*Data lines*.

+++

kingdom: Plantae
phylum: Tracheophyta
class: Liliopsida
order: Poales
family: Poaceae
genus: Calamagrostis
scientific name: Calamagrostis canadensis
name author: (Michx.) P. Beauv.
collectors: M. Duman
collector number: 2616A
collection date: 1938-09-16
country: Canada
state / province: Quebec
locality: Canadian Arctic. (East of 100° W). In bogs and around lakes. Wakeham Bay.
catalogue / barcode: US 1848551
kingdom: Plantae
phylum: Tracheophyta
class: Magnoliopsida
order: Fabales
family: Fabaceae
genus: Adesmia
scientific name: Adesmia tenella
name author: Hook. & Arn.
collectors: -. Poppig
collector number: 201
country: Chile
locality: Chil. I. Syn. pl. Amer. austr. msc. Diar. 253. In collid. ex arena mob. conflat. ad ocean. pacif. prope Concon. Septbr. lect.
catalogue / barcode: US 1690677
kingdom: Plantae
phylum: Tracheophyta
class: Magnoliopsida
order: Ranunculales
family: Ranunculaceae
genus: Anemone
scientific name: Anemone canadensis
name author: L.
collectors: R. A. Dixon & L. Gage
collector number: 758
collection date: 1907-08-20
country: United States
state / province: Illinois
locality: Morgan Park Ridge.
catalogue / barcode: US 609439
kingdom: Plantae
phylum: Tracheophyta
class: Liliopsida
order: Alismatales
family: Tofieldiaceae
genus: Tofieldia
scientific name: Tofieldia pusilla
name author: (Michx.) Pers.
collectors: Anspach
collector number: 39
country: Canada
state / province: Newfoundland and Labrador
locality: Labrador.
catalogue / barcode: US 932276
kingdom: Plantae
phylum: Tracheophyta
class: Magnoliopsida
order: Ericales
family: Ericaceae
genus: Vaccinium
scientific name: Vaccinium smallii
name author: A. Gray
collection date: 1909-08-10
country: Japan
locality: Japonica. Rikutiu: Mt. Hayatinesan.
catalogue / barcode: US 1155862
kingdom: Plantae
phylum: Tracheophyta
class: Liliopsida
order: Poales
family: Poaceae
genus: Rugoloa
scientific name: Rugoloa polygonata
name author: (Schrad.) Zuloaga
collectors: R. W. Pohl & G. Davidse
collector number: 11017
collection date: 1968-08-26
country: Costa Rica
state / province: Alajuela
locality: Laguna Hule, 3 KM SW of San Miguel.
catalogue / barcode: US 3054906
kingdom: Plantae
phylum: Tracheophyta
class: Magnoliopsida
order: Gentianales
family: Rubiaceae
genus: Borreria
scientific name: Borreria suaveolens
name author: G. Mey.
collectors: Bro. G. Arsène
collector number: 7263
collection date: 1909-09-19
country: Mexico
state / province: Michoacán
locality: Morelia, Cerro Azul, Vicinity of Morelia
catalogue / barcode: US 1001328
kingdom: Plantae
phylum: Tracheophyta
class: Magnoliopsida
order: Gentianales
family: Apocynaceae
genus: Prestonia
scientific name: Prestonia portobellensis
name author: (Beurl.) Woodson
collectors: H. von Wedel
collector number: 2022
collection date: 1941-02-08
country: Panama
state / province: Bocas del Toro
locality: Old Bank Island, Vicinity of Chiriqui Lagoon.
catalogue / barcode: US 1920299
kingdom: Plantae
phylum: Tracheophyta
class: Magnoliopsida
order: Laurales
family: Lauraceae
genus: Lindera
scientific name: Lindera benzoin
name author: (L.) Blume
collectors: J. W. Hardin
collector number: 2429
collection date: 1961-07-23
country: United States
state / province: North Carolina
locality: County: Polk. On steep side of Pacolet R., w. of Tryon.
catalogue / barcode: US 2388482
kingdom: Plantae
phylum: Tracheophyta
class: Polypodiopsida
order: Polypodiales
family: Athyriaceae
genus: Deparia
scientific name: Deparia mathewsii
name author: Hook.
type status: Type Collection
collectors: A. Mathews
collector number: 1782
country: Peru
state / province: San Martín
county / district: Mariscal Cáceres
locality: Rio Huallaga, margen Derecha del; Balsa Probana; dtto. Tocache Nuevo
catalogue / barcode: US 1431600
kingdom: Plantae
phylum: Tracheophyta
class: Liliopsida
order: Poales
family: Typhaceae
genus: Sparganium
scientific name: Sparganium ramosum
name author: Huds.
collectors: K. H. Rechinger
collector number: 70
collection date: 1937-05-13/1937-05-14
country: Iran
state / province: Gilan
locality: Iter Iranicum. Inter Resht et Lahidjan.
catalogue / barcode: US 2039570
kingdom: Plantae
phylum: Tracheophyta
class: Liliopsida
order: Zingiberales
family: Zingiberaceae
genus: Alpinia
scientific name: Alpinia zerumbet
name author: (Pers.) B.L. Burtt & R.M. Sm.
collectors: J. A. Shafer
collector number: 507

+++

*Work to complete*.
Rewrite the listing above with every instance of "collector number" renamed to "field number", leaving all else unchanged.

*Final answer*.
kingdom: Plantae
phylum: Tracheophyta
class: Liliopsida
order: Poales
family: Poaceae
genus: Calamagrostis
scientific name: Calamagrostis canadensis
name author: (Michx.) P. Beauv.
collectors: M. Duman
field number: 2616A
collection date: 1938-09-16
country: Canada
state / province: Quebec
locality: Canadian Arctic. (East of 100° W). In bogs and around lakes. Wakeham Bay.
catalogue / barcode: US 1848551
kingdom: Plantae
phylum: Tracheophyta
class: Magnoliopsida
order: Fabales
family: Fabaceae
genus: Adesmia
scientific name: Adesmia tenella
name author: Hook. & Arn.
collectors: -. Poppig
field number: 201
country: Chile
locality: Chil. I. Syn. pl. Amer. austr. msc. Diar. 253. In collid. ex arena mob. conflat. ad ocean. pacif. prope Concon. Septbr. lect.
catalogue / barcode: US 1690677
kingdom: Plantae
phylum: Tracheophyta
class: Magnoliopsida
order: Ranunculales
family: Ranunculaceae
genus: Anemone
scientific name: Anemone canadensis
name author: L.
collectors: R. A. Dixon & L. Gage
field number: 758
collection date: 1907-08-20
country: United States
state / province: Illinois
locality: Morgan Park Ridge.
catalogue / barcode: US 609439
kingdom: Plantae
phylum: Tracheophyta
class: Liliopsida
order: Alismatales
family: Tofieldiaceae
genus: Tofieldia
scientific name: Tofieldia pusilla
name author: (Michx.) Pers.
collectors: Anspach
field number: 39
country: Canada
state / province: Newfoundland and Labrador
locality: Labrador.
catalogue / barcode: US 932276
kingdom: Plantae
phylum: Tracheophyta
class: Magnoliopsida
order: Ericales
family: Ericaceae
genus: Vaccinium
scientific name: Vaccinium smallii
name author: A. Gray
collection date: 1909-08-10
country: Japan
locality: Japonica. Rikutiu: Mt. Hayatinesan.
catalogue / barcode: US 1155862
kingdom: Plantae
phylum: Tracheophyta
class: Liliopsida
order: Poales
family: Poaceae
genus: Rugoloa
scientific name: Rugoloa polygonata
name author: (Schrad.) Zuloaga
collectors: R. W. Pohl & G. Davidse
field number: 11017
collection date: 1968-08-26
country: Costa Rica
state / province: Alajuela
locality: Laguna Hule, 3 KM SW of San Miguel.
catalogue / barcode: US 3054906
kingdom: Plantae
phylum: Tracheophyta
class: Magnoliopsida
order: Gentianales
family: Rubiaceae
genus: Borreria
scientific name: Borreria suaveolens
name author: G. Mey.
collectors: Bro. G. Arsène
field number: 7263
collection date: 1909-09-19
country: Mexico
state / province: Michoacán
locality: Morelia, Cerro Azul, Vicinity of Morelia
catalogue / barcode: US 1001328
kingdom: Plantae
phylum: Tracheophyta
class: Magnoliopsida
order: Gentianales
family: Apocynaceae
genus: Prestonia
scientific name: Prestonia portobellensis
name author: (Beurl.) Woodson
collectors: H. von Wedel
field number: 2022
collection date: 1941-02-08
country: Panama
state / province: Bocas del Toro
locality: Old Bank Island, Vicinity of Chiriqui Lagoon.
catalogue / barcode: US 1920299
kingdom: Plantae
phylum: Tracheophyta
class: Magnoliopsida
order: Laurales
family: Lauraceae
genus: Lindera
scientific name: Lindera benzoin
name author: (L.) Blume
collectors: J. W. Hardin
field number: 2429
collection date: 1961-07-23
country: United States
state / province: North Carolina
locality: County: Polk. On steep side of Pacolet R., w. of Tryon.
catalogue / barcode: US 2388482
kingdom: Plantae
phylum: Tracheophyta
class: Polypodiopsida
order: Polypodiales
family: Athyriaceae
genus: Deparia
scientific name: Deparia mathewsii
name author: Hook.
type status: Type Collection
collectors: A. Mathews
field number: 1782
country: Peru
state / province: San Martín
county / district: Mariscal Cáceres
locality: Rio Huallaga, margen Derecha del; Balsa Probana; dtto. Tocache Nuevo
catalogue / barcode: US 1431600
kingdom: Plantae
phylum: Tracheophyta
class: Liliopsida
order: Poales
family: Typhaceae
genus: Sparganium
scientific name: Sparganium ramosum
name author: Huds.
collectors: K. H. Rechinger
field number: 70
collection date: 1937-05-13/1937-05-14
country: Iran
state / province: Gilan
locality: Iter Iranicum. Inter Resht et Lahidjan.
catalogue / barcode: US 2039570
kingdom: Plantae
phylum: Tracheophyta
class: Liliopsida
order: Zingiberales
family: Zingiberaceae
genus: Alpinia
scientific name: Alpinia zerumbet
name author: (Pers.) B.L. Burtt & R.M. Sm.
collectors: J. A. Shafer
field number: 507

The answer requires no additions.